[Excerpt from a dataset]

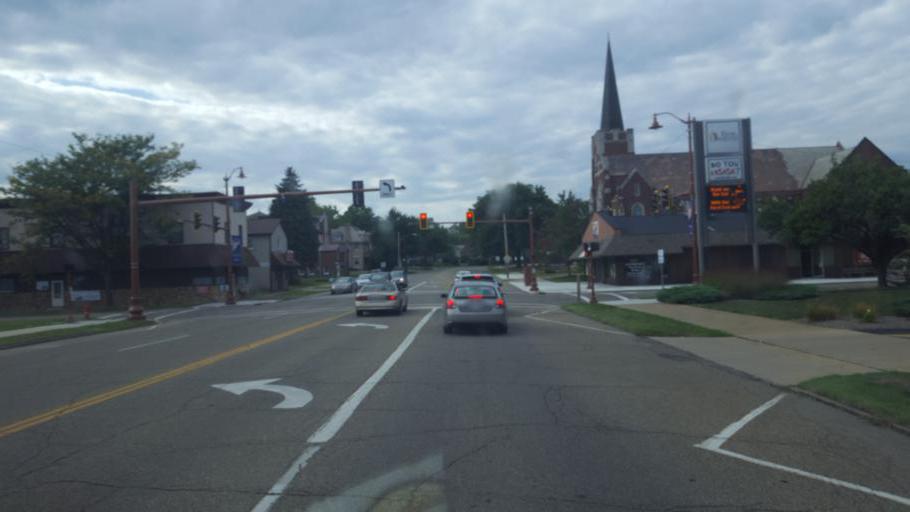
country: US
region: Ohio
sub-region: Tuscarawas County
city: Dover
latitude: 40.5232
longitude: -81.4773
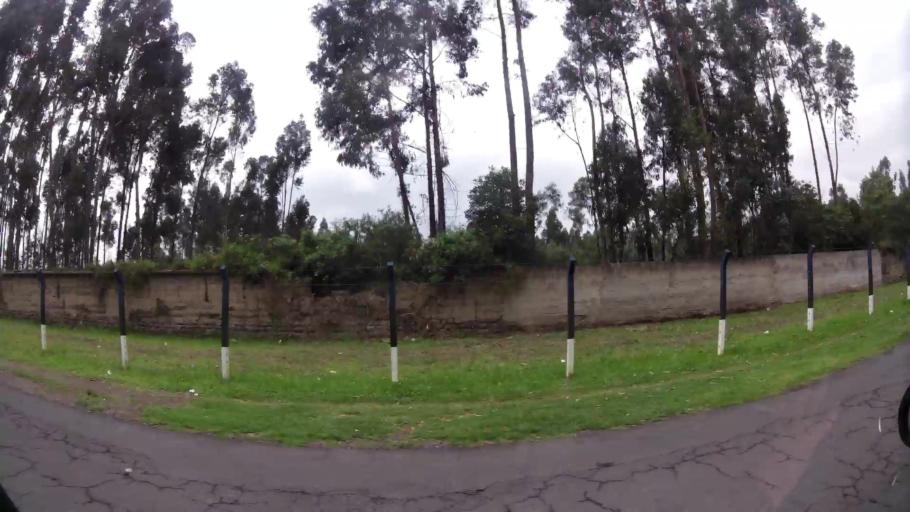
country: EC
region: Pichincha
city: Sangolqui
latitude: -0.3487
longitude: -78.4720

---

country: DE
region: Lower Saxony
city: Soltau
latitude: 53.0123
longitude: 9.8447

* * *

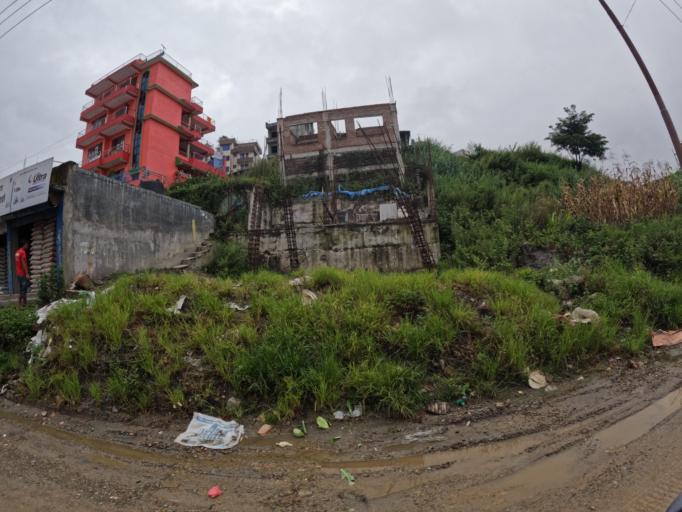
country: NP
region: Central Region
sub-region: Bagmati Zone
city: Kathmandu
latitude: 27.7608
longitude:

Task prompt →
Lay out the data in the stretch from the line containing "country: US" through the line containing "longitude: -78.4720" as a two-column CSV with the columns field and value. Give one row per line, put each entry in its own quoted field with any line breaks turned into spaces, and leave out the pictures.

Response to the exercise →
field,value
"country:","US"
"region:","Ohio"
"sub-region:","Tuscarawas County"
"city:","Dover"
"latitude:","40.5232"
"longitude:","-81.4773"
"country:","EC"
"region:","Pichincha"
"city:","Sangolqui"
"latitude:","-0.3487"
"longitude:","-78.4720"